## Tu tarea
Por favor, reproduce sin cambios el fragmento del pasaje proporcionado que empieza con "Y ello da paso" y sigue hasta "paso al lado B.".

## Pasaje proporcionado
* * * *

En “Mulheim Special”, Eroc y Popo hacen las delicias de todos los bateristas y bajistas, al tiempo que Mist despliega su variedad de sonoridades con órgano y sintetizadores.
Y cuando uno está hipnotizado por el trabajo rítmico hace su aparición a los cuatro minutos la poderosa guitarra de Lupo y el tema sube a la estratósfera, para entonces llevarnos a un inesperado matiz en el que Wildschwein introduce un discurso disruptivo, hablando y tosiendo, con una grabación de fondo.
Y ello da paso a la explosión guitarrera hardrockera, sin que Eroc abandone su eficaz ritmo en el que involucra redoblante y toms, mientras mantiene el tempo con el hi-hat.
Debe haber sido dificultoso en 1978 encontrar el momento lo menos anticlimático posible para interrumpir el desarrollo y dar paso al lado B.

* * * *

## Los datos
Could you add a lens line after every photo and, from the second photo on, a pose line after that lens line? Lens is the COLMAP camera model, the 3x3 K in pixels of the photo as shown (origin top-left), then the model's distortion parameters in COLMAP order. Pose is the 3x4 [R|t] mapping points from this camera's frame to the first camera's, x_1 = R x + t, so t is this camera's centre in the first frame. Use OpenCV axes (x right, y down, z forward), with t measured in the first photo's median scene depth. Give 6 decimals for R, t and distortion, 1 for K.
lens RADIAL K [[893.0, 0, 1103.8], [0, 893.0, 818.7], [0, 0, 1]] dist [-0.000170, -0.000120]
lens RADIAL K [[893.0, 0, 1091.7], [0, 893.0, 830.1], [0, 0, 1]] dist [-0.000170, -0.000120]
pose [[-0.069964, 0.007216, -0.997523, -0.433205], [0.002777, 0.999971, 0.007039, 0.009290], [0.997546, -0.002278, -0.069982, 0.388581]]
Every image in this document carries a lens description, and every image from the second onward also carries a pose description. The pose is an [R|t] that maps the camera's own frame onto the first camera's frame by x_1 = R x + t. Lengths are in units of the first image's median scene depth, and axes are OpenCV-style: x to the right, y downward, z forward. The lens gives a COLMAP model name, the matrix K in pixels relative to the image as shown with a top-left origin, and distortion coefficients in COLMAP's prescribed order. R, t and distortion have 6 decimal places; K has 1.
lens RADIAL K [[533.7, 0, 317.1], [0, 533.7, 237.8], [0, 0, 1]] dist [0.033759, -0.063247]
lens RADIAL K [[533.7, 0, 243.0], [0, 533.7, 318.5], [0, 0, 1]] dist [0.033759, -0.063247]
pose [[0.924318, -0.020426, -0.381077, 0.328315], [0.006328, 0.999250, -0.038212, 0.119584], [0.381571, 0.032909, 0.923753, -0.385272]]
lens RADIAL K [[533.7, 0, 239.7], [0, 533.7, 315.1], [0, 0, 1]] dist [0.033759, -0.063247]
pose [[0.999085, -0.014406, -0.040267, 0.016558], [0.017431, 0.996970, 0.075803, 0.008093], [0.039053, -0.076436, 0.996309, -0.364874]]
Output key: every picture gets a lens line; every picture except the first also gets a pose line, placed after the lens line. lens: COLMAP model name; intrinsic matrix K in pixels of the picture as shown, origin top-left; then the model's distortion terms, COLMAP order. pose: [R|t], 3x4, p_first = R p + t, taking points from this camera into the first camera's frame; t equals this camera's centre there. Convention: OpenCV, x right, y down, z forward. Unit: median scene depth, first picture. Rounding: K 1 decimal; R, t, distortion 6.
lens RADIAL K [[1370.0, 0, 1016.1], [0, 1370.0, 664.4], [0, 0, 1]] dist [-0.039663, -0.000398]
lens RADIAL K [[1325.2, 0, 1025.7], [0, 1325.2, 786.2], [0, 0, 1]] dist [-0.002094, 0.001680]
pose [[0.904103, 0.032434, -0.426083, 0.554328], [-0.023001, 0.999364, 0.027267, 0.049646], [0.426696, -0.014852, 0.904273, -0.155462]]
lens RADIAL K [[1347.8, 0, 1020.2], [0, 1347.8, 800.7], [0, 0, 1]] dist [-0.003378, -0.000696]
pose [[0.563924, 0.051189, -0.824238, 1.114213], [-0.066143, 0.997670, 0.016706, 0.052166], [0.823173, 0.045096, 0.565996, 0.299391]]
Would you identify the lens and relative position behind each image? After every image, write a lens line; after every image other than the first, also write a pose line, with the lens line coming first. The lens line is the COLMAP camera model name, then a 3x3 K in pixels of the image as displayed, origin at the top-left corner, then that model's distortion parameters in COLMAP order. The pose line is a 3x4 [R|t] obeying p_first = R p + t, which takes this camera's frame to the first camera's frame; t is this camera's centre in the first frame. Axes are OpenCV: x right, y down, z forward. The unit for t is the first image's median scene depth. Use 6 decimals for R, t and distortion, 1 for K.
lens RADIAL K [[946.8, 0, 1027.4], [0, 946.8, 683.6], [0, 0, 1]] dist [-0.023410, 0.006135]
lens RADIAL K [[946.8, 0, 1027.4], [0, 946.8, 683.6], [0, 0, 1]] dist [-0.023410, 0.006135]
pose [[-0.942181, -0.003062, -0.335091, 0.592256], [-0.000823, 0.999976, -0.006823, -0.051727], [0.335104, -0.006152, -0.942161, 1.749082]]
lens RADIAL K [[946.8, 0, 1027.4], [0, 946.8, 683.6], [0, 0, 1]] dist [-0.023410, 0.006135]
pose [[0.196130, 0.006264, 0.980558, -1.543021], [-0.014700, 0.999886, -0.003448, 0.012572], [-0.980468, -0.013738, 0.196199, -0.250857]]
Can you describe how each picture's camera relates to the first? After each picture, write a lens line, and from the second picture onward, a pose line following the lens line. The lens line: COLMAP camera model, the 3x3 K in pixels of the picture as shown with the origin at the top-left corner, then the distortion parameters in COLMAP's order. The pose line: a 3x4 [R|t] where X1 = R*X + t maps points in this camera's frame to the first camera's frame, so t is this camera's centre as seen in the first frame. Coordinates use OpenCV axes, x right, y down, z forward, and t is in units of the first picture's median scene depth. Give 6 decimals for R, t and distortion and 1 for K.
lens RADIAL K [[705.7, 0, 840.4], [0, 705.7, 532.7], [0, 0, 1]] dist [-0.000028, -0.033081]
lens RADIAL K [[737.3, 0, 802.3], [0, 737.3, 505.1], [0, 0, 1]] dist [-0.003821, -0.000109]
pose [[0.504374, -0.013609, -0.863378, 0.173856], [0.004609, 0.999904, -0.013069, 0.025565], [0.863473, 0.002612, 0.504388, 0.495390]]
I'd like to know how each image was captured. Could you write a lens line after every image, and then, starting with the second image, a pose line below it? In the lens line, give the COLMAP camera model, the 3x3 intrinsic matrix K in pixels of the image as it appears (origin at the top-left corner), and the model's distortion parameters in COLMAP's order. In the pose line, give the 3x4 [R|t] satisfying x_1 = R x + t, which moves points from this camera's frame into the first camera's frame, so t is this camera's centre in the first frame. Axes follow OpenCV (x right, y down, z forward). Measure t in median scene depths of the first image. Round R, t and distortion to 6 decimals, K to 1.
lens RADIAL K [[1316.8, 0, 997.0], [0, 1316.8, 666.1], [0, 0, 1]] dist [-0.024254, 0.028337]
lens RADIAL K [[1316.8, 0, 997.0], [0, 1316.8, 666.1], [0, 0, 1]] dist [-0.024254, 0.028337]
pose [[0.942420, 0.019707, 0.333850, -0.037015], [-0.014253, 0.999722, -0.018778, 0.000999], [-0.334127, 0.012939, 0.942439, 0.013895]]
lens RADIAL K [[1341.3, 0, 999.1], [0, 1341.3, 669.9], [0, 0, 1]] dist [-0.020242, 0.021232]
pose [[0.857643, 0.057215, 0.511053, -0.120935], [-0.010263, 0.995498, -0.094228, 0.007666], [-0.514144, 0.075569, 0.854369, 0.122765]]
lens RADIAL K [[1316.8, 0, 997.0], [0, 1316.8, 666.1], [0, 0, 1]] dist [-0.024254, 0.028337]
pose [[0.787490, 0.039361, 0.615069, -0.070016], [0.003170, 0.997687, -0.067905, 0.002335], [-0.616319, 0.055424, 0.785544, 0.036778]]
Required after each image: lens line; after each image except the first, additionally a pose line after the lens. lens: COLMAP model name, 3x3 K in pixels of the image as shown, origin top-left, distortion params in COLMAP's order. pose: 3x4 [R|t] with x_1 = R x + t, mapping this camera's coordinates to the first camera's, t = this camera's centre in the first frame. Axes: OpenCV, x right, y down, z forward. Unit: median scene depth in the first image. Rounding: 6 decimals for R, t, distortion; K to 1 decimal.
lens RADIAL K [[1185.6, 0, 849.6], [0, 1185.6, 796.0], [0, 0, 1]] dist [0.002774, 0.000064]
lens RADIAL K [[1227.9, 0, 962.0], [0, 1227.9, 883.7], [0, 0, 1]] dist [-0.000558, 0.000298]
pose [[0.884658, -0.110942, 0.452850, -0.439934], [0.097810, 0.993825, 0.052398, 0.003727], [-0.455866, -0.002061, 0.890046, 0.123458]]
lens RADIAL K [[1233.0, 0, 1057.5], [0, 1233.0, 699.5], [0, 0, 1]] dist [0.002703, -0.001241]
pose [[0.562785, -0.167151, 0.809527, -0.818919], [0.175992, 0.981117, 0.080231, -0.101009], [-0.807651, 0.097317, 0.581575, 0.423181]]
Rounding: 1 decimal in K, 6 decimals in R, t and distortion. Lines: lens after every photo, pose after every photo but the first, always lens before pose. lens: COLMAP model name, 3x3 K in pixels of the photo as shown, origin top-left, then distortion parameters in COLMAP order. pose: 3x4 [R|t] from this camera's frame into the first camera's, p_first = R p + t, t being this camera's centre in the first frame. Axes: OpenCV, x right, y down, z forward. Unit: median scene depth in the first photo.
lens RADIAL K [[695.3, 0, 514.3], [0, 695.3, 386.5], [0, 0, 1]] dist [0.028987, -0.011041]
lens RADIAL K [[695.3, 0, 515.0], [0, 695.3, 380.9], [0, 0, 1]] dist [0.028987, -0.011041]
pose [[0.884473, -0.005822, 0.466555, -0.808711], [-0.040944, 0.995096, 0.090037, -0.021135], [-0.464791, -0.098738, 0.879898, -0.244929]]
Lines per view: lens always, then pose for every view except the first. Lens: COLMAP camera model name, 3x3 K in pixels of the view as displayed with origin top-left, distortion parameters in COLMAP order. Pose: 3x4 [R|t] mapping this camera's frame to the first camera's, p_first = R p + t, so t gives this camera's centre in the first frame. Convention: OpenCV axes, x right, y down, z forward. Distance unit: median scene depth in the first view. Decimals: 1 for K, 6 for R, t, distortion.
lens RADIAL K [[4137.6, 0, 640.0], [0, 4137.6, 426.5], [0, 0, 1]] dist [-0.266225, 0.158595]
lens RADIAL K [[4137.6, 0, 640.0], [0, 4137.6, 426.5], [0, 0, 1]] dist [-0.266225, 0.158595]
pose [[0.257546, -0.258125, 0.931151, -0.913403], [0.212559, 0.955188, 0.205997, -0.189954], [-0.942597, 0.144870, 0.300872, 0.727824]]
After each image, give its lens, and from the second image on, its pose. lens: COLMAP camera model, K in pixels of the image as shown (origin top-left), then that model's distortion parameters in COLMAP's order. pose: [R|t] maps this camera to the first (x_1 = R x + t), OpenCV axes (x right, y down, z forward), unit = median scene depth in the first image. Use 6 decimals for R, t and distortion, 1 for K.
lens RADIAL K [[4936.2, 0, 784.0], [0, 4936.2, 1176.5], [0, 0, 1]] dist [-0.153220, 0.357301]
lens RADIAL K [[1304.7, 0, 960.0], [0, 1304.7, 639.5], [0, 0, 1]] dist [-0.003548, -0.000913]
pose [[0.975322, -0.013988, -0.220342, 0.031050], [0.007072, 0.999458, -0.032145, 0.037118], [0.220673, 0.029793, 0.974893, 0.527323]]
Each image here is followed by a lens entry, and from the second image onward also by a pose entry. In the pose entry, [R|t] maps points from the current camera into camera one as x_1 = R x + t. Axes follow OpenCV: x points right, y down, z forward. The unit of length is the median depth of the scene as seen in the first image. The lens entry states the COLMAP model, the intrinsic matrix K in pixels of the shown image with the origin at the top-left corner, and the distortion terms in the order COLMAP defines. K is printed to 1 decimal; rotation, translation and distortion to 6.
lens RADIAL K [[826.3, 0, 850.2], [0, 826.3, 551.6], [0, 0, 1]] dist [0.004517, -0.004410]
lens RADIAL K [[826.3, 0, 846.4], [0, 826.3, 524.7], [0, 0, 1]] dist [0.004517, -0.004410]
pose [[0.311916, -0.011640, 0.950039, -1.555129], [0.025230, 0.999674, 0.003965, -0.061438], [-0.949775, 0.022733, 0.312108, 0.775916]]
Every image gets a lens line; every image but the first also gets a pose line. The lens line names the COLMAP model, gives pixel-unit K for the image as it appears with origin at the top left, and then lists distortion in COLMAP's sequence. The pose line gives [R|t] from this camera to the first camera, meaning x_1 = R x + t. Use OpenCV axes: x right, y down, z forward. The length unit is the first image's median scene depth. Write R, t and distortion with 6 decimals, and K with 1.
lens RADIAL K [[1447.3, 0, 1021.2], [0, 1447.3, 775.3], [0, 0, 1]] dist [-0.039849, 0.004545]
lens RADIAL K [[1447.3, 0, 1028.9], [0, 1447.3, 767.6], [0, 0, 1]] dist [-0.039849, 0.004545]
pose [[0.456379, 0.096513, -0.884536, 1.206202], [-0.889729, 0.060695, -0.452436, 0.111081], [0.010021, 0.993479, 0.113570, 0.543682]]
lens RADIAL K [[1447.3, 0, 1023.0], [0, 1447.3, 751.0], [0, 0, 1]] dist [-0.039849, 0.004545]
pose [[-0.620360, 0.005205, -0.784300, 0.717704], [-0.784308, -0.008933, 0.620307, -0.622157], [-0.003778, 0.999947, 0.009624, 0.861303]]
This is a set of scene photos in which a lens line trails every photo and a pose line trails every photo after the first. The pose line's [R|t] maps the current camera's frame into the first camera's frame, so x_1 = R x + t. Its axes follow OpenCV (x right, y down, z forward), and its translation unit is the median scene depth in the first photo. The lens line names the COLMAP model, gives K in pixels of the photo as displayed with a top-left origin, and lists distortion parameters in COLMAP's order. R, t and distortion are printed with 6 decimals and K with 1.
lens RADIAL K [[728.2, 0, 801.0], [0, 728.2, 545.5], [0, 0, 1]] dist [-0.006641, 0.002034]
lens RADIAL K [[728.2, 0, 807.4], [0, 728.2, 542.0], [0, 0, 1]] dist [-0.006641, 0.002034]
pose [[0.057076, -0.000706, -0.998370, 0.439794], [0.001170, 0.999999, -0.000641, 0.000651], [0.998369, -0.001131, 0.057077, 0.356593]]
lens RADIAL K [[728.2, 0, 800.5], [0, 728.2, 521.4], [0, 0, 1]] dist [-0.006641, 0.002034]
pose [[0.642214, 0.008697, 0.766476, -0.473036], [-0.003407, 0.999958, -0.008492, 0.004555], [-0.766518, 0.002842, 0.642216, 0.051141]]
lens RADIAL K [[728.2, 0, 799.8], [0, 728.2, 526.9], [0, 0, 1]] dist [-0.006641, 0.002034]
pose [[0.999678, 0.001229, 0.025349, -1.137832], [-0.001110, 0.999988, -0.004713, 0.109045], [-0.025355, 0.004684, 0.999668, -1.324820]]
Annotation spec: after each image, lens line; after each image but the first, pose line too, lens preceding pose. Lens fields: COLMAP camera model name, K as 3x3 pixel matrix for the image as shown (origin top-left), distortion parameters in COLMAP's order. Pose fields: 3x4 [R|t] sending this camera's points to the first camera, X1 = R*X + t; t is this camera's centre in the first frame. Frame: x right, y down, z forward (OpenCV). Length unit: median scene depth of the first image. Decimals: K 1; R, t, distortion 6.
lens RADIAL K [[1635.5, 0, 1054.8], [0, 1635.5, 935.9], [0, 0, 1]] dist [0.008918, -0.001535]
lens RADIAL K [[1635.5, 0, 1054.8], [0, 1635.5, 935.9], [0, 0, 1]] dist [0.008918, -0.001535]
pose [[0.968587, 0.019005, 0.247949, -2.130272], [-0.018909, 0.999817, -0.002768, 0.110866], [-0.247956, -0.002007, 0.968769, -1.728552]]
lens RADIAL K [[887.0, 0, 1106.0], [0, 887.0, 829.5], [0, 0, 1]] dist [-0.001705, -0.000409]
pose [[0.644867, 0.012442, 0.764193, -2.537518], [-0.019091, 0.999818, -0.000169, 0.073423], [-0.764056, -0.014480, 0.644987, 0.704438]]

* * * *

## Resultado del ejercicio
Y ello da paso a la explosión guitarrera hardrockera, sin que Eroc abandone su eficaz ritmo en el que involucra redoblante y toms, mientras mantiene el tempo con el hi-hat.
Debe haber sido dificultoso en 1978 encontrar el momento lo menos anticlimático posible para interrumpir el desarrollo y dar paso al lado B.